# Tasks to carry out:
• A. Answer these about the book review, one per line:
(i) Whose help does Mary Arnold enlist to get Mark moved to another school?
(ii) How did Ross die?
(iii) What is the title of Mark's fantasy novel?
• B. Copy the part of the book review starting with "Neidpath, or the" and going on through "Dick and Lori.", renaming "Bjorn the Hunter" as "Erik the Tracker".
• C. Name every person the book review lists as a former friend or acquaintance of Selena.
==== Text section ====
The author makes good use of the technique of using ‘flash backs’ to explain some of the events in the lives of his main characters which will later have considerable significance in the story line.

Early on in the book we are introduced to some of the other main characters. Dick Ford, a one-time big game hunter and trader whose help Mary Arnold enlists to get Mark moved to another school; Fay, Mark’s cousin, daughter of Andrew’s brother John, and who is Head of History at a private school in London; Richard, Selena’s brother, a devout missionary with whom Fay is in love. We also meet various other former friends and acquaintances of Selena – Mel Marchant, Maddy (Amanda) Dale, Chas Corman and Debbie Shaw who all ‘pop up’ from time to time in the narrative. And who are the mysteriously nicknamed ‘Badge’ and “Ace”?

Then there is – Lori.

Lori is the daughter of Ross (who has perished in a plane crash) and Alice his drug addicted partner.

After university, Mark joins the Civil Service but his real passion is writing and he has already written and re-written chapters of a fantasy novel – ‘The Enchanted Circle’. Much of the work is written whilst Mark is on holiday on Neidpath.

Neidpath, or the Dark Island as Mark calls it, is where Mark can be himself and he becomes ever more devoted to it and regards it as his real home. So much so that Mark ‘peoples’ the island with staged tableaux of the characters in ‘The Enchanted Circle’ – even dressing up himself as Bjorn the Hunter, one of the leaders of the quest to rescue a royal princess and recover a great cross stolen from the Citadel ‘an ancient city in the heart of the Ocean Hills’ The island is to be the setting for much of the action in the novel and for the climactic events which involve some of the principal characters Mark, Fay, Dick and Lori.
==== Dataset excerpts ====
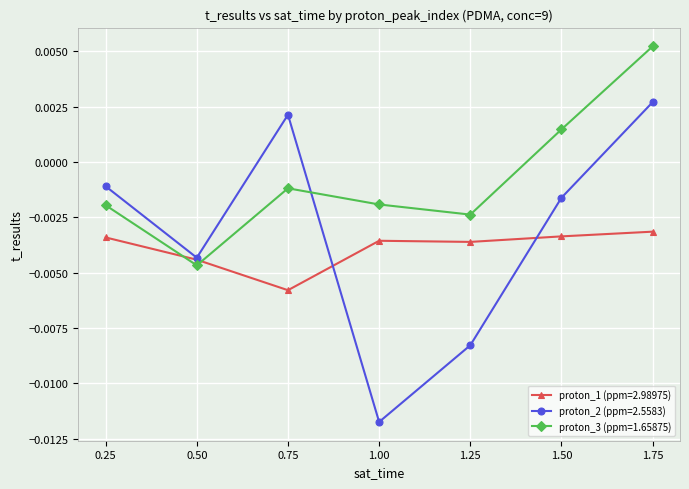

How many data points does each series have?

7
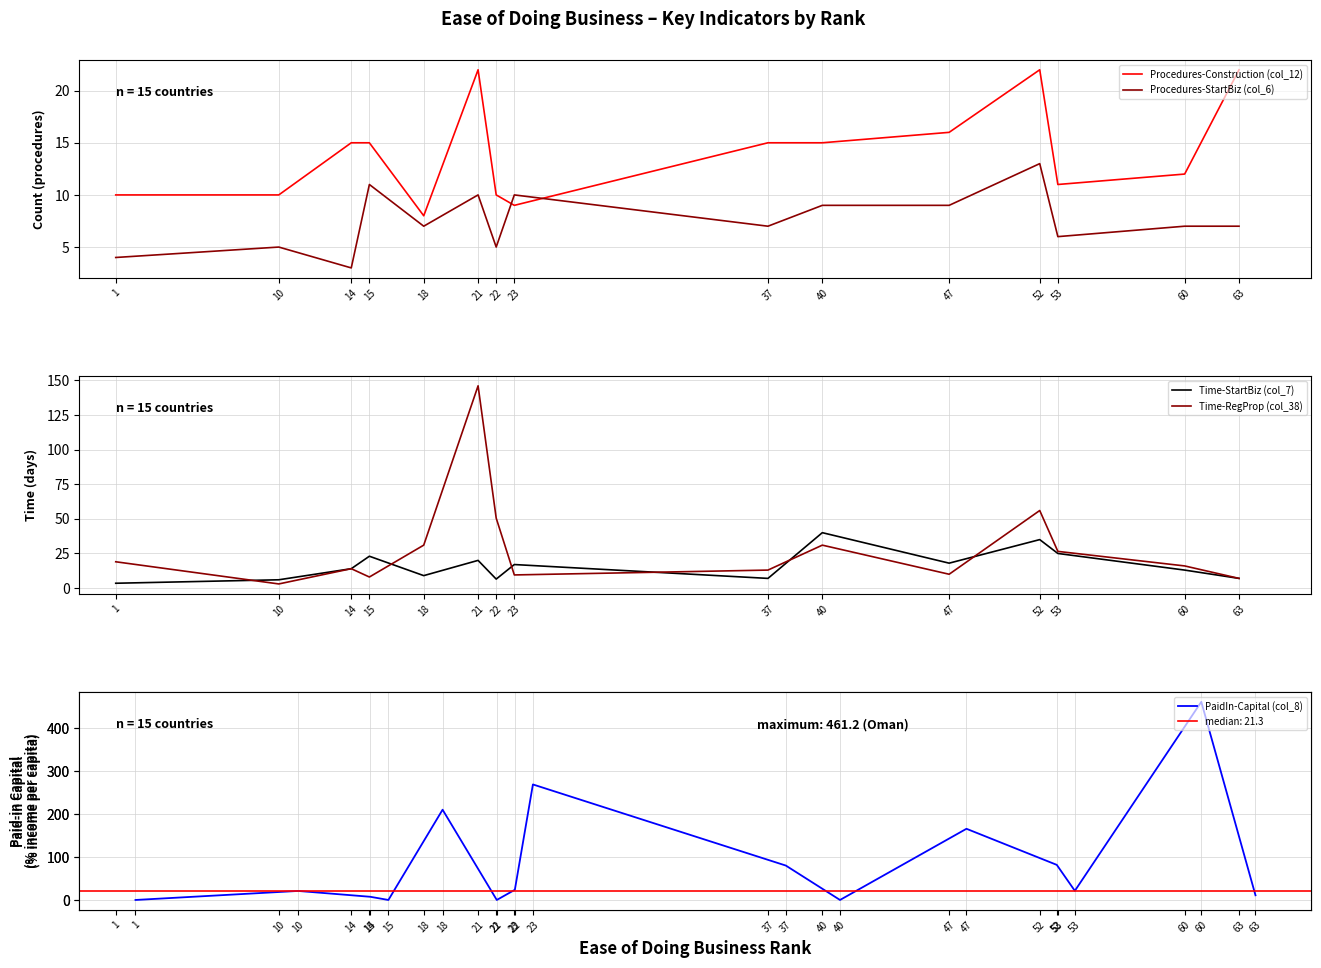

At how many categories does at least one series exceed 321?

1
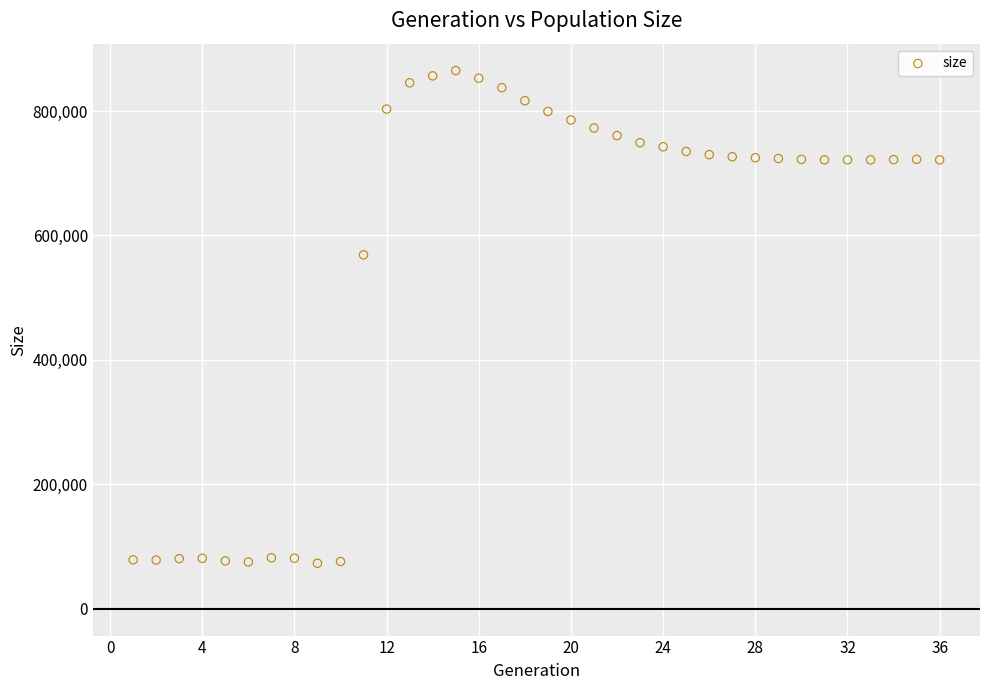

What Y value in the scatter plot is closest to 469003?

568771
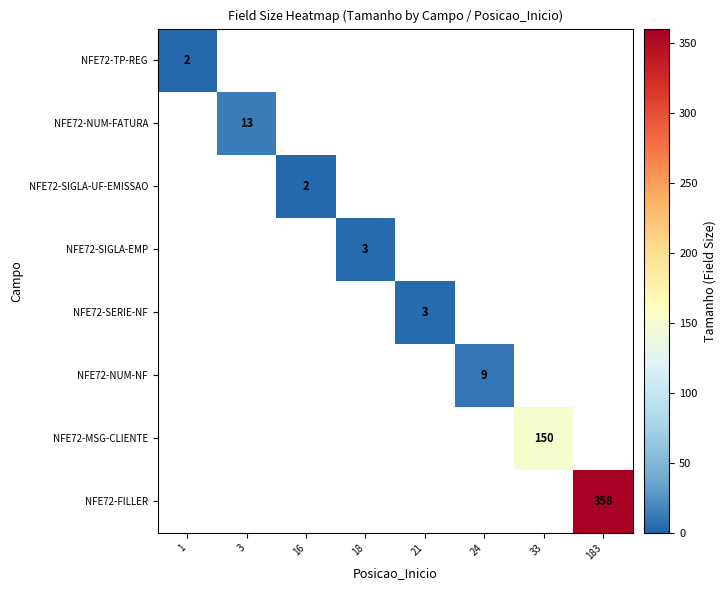

Is it true that NFE72-MSG-CLIENTE equals 204 at 33?

False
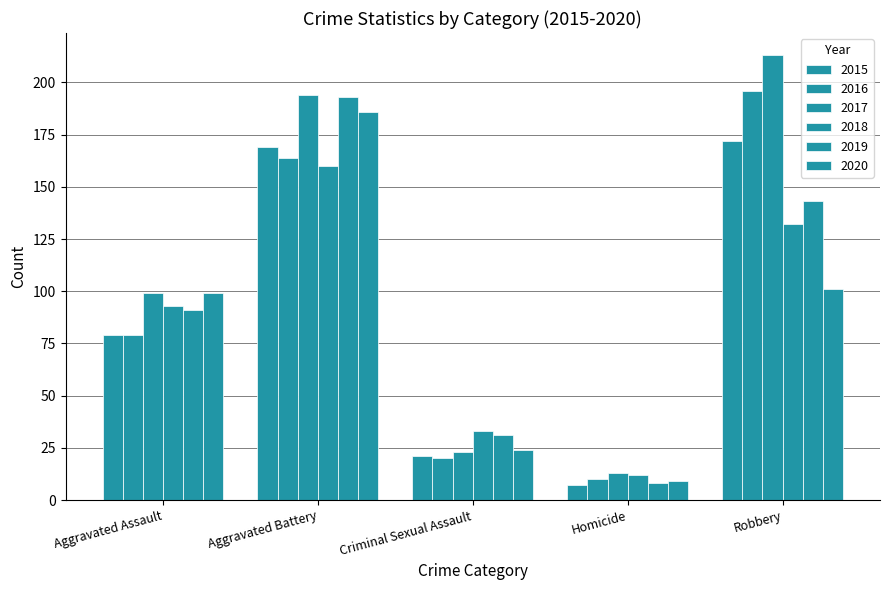

Is the value of 2018 at Robbery greater than the value of 2015 at Criminal Sexual Assault?

Yes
====
# Problem solutions:
• A.
(i) Dick Ford
(ii) In a plane crash
(iii) 'The Enchanted Circle'

• B.
Neidpath, or the Dark Island as Mark calls it, is where Mark can be himself and he becomes ever more devoted to it and regards it as his real home. So much so that Mark ‘peoples’ the island with staged tableaux of the characters in ‘The Enchanted Circle’ – even dressing up himself as Erik the Tracker, one of the leaders of the quest to rescue a royal princess and recover a great cross stolen from the Citadel ‘an ancient city in the heart of the Ocean Hills’ The island is to be the setting for much of the action in the novel and for the climactic events which involve some of the principal characters Mark, Fay, Dick and Lori.

• C. Mel Marchant, Maddy (Amanda) Dale, Chas Corman, Debbie Shaw